Good pavement, gentle inclines, wildlife, views, benches. Only drawback is crossing multiple busy roads.
Rode 12 miles today. Started at Bloomsbury Rd., went to milepost 6 (2 miles past Comorn Rd) and turned around. The 4 miles out and back from Comorn Rd seemed more like for mountain biking. Very rough with deep rocks and many exposed roots and RR ties. On the Bloomsbury end there is still rail in place and you must cross the uneven exposed rails once. 2 of the 6 bikers we saw had accidents crossing the rails.
This is probably the most I could handle on a bike ride. We rode the GAP and C&O back to back like many do in 8 days.
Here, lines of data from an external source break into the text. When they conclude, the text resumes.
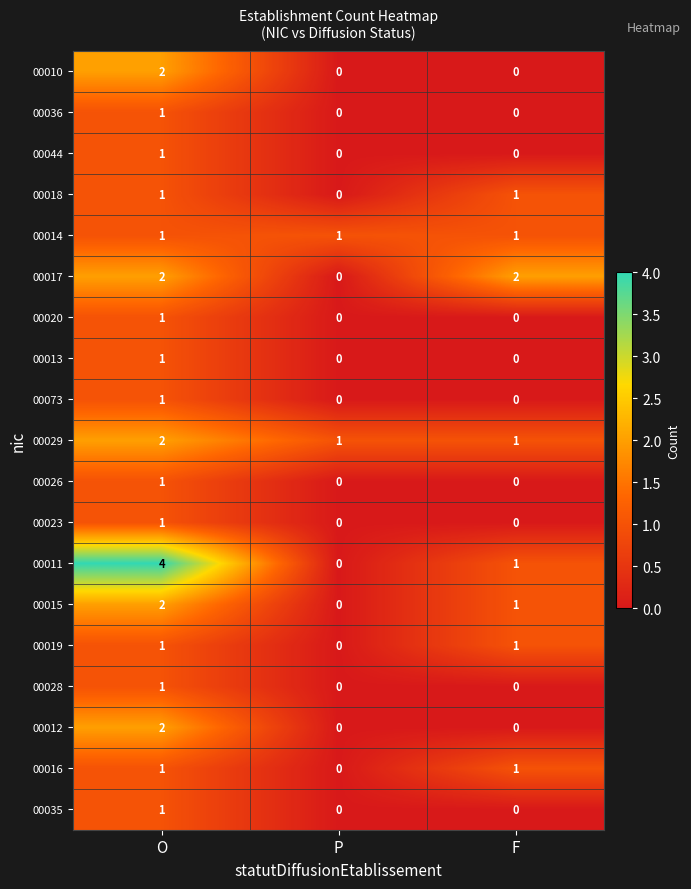

What is the total value across all series at F?

9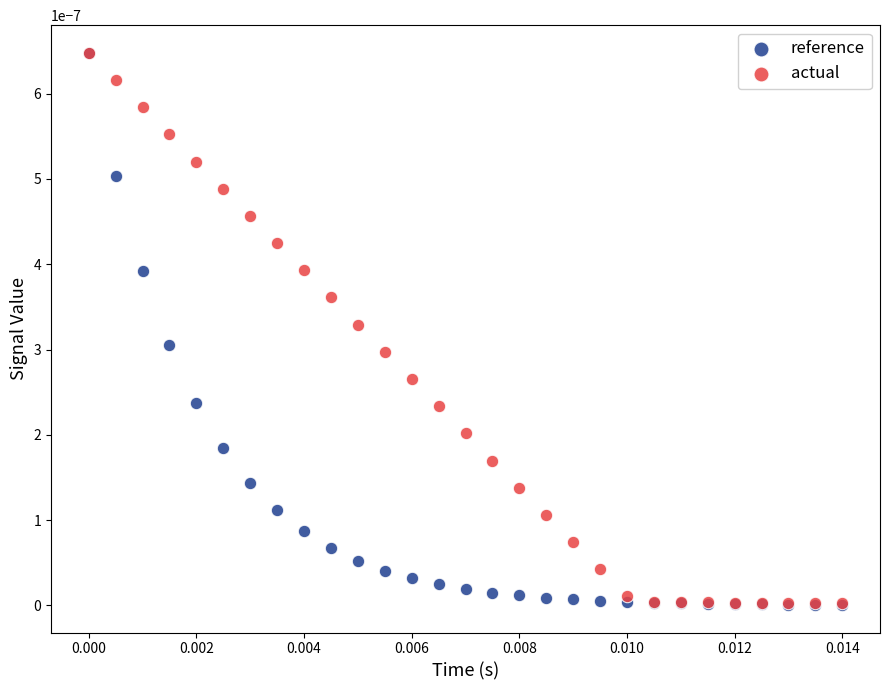

Which series has the largest Y range (max minus min)?

reference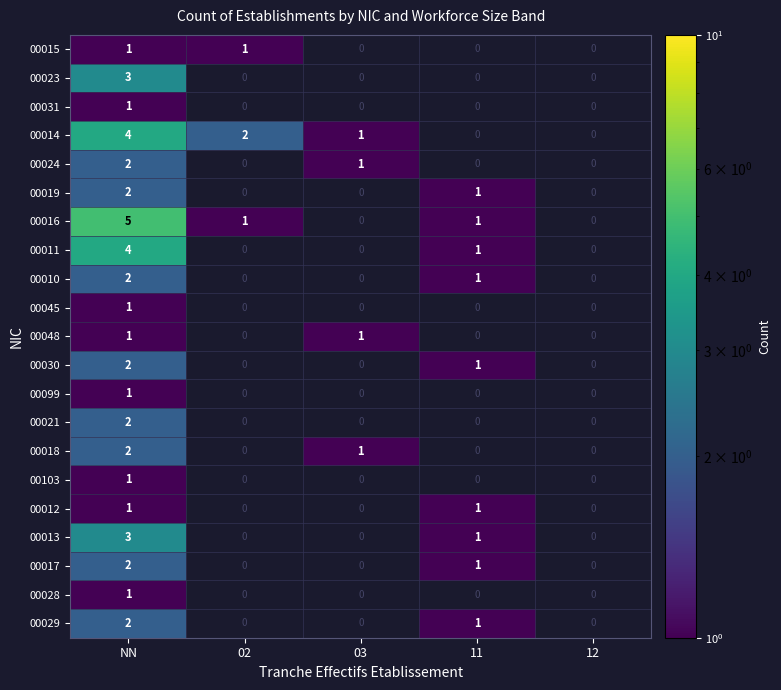

The 00017 series shows 0 at 11. True or false?

False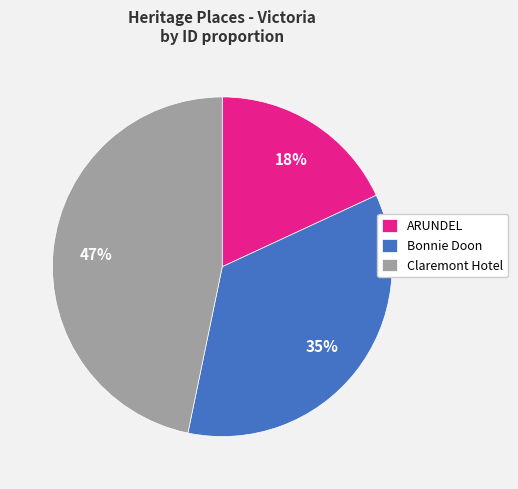

Is Claremont Hotel the majority of the pie?

No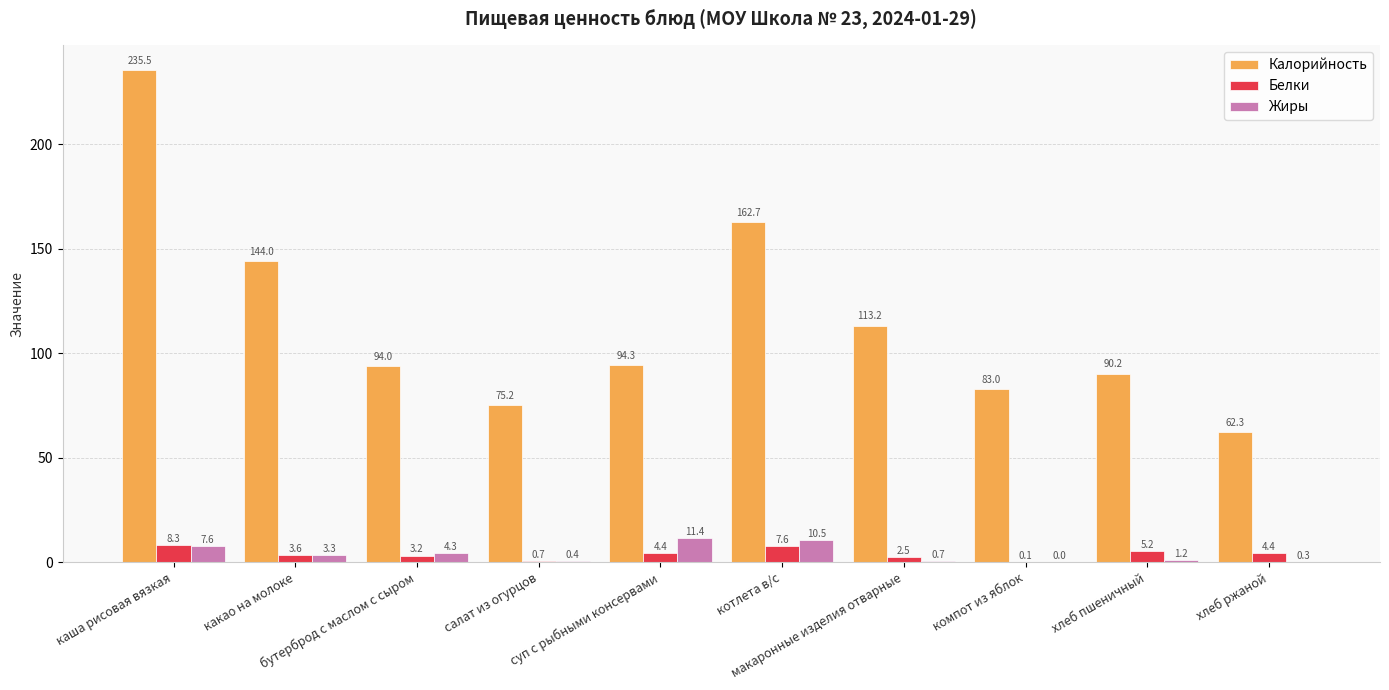

What is the sum of the Калорийность values at какао на молоке and каша рисовая вязкая?

379.5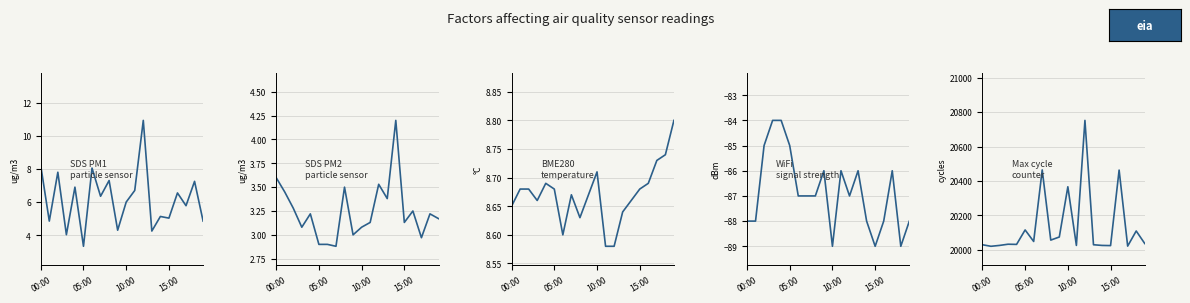

Between 12 and 18, which is larger?

12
It was great fun but the C&O is noticeably rougher, fewer port-a-Johns and very scarce potable water sources. On our 7th day from Williamsport to Brunswick we ran out of water midway and rode the remaining 25 miles without water. Fortunately the shade offered by the beautiful canopy of trees made it bearable. We made sure to load up on extra water on our final day. The mix of loose sand that caught us by surprise & the larger stones on the trail made for a more challenging ride than expected. On the one rainy day we had from Cumberland to Little Orleans, some of the puddles we encountered offered a new sense of “oh dear” as we didn’t know how deep the hole we were riding thru when there was no room to go around the puddle.
My first time on this trail today and I was not disappointed! Each trail has a personality and I would say that the WB&A is the back country cousin of the the more metro B&A trail over by Annapolis. Lots of tunnels and bridges make this interesting, and the steep, serpentine descent on pristine new blacktop going south to the new bridge was exhilarating and frightening at the same time. A super ride out and back. I parked at the Electric Ave Lot at mile 1. The map shows a restroom (Jiffy John), but I didn't see any on my trip today. The closest one starting at the southern end was at the parking lot at 8609 Race Track Rd, Bowie, MD. The splash park did not have an external restroom that I could find.
This is a great trail. Shaded and flat. It could use some more signage, though, to help identify right and lefts.
We started at Lake Needwood which had great parking. The trail is not well maintained. It is bumpy most of the way south. It looks like there has been some attempt to patch the asphalt but the transitions were not smoothed out so many jarring bumps. Also tree roots have pushed up the trail which is not unusual but given all the other bumps it was annoying. Also be aware that from Lake Needwood - it is downhill so if you are returning to the same spot, you will have an uphill climb which is not too bad.
there are some really old bridges that go over the C&O. the highlight is the paw paw tunnel. better to walk through it. once you hit little orleans, i suggest going on the western maryland trail. it is fully paved and nice.